Ten European NGOs issued a joint statement calling on the European Central Bank to accelerate its actions against climate and nature crises. While acknowledging some of the ECB’s actions, the organisations highlight that a huge gap remains with the scale of the challenges posed by the climate crisis. As a solution, they suggest that the bank should recognise the precautionary principle to minimise any activities that contribute to degrading environmental effects. The ECB should also acknowledge climate and nature-related considerations within its primary mandate, and more importantly, define explicitly how these contribute to price stability. The NGOs also look at how these principles can be put into real life.
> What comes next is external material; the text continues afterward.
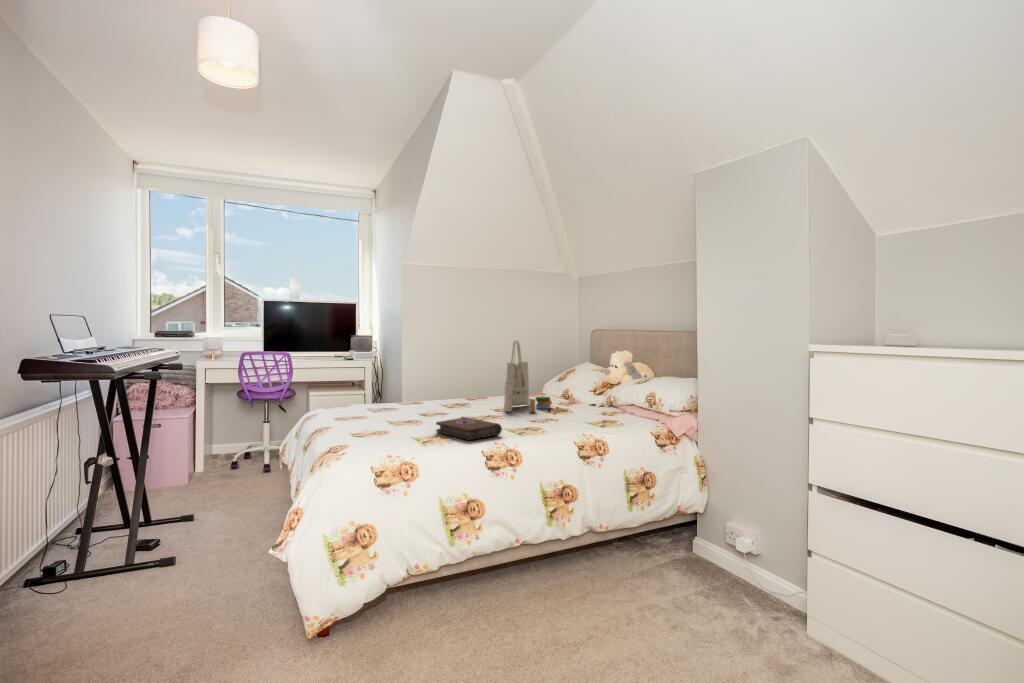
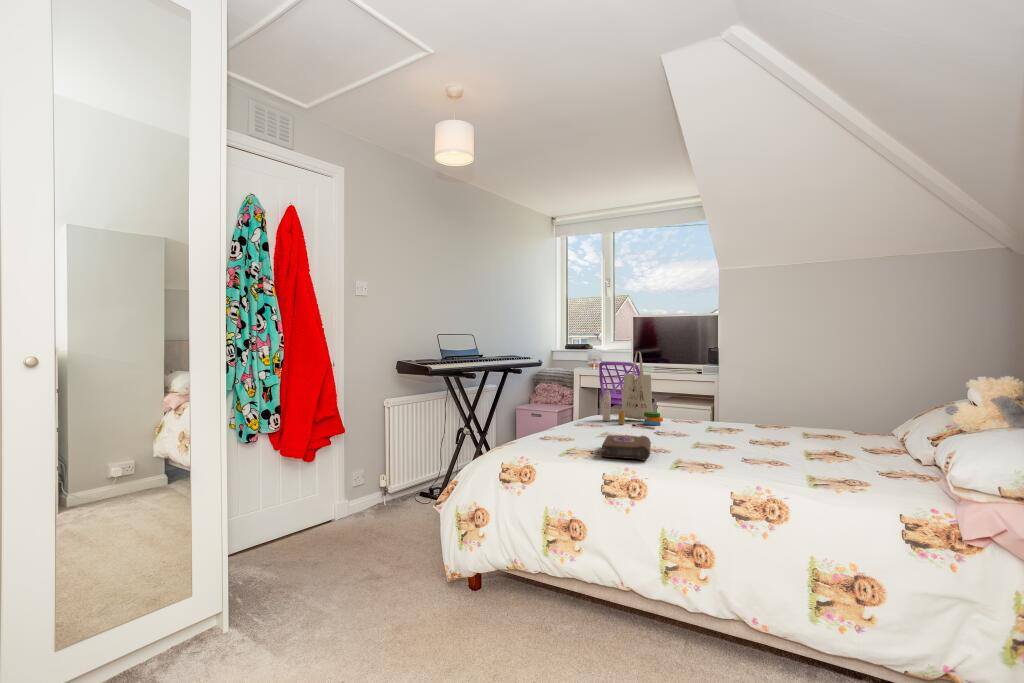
tote bag: present [504,340,568,412] -> present [603,351,663,429]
They call for adjustment of the collateral framework to include climate and nature-related risks, as well as implementing green TLTROs to support green investment and thereby contribute towards EU transition goals.
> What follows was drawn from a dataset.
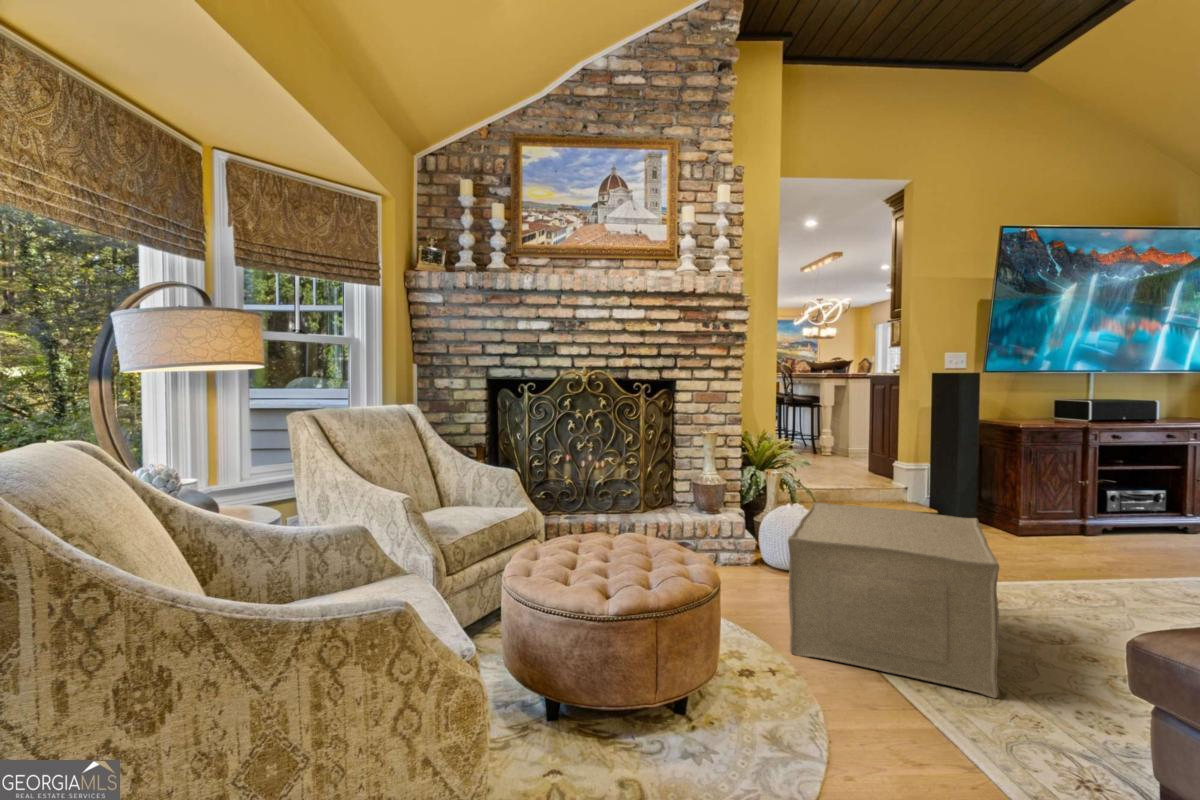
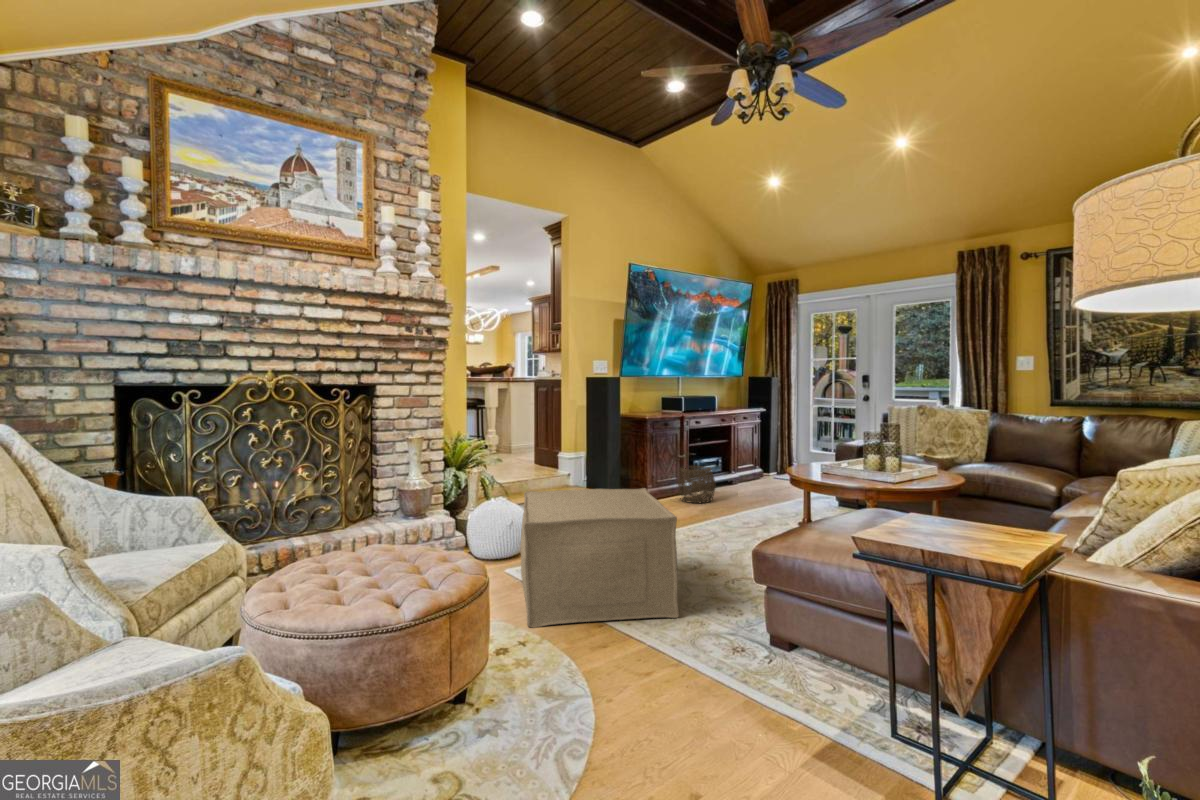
woven basket: none [1070,495,1143,550] -> present [677,466,715,503]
Only two weeks ahead of the EU elections, Germany’s far-right party Alternative for Germany (AfD), which has been polling high for the past few months, is going through a strenuous crisis as a series of scandals has led its traditional European partners to walk away. Tensions escalated earlier this week when its head of list MEP Maximilian Krah affirmed that a member of the Nazi SS “could not necessarily be considered a criminal”. This led the AfD to requireMEP Krah to refrain from any public interventions until the elections, and later on to push for his expulsion from the AfD’s European political group Identity and Democracy (ID). This was however considered too little too late by other ID members, who decided to kick out the AfD delegation from their group. The move followed statements by France’s Rassemblement National and Czechia’s Freedom and Direct Democracy Party refusing to sit alongside the AfD during the next parliamentary term. The expulsion is expected to have direct consequences on the political power balance in the next Parliament, as the isolation of the AfD is expected to trigger a game of musical chairs within hard-right EU political groups, and will likely create an opportunity for liberal Renew to remain the third biggest group, and therefore kingmaker, in the EU hemicycle.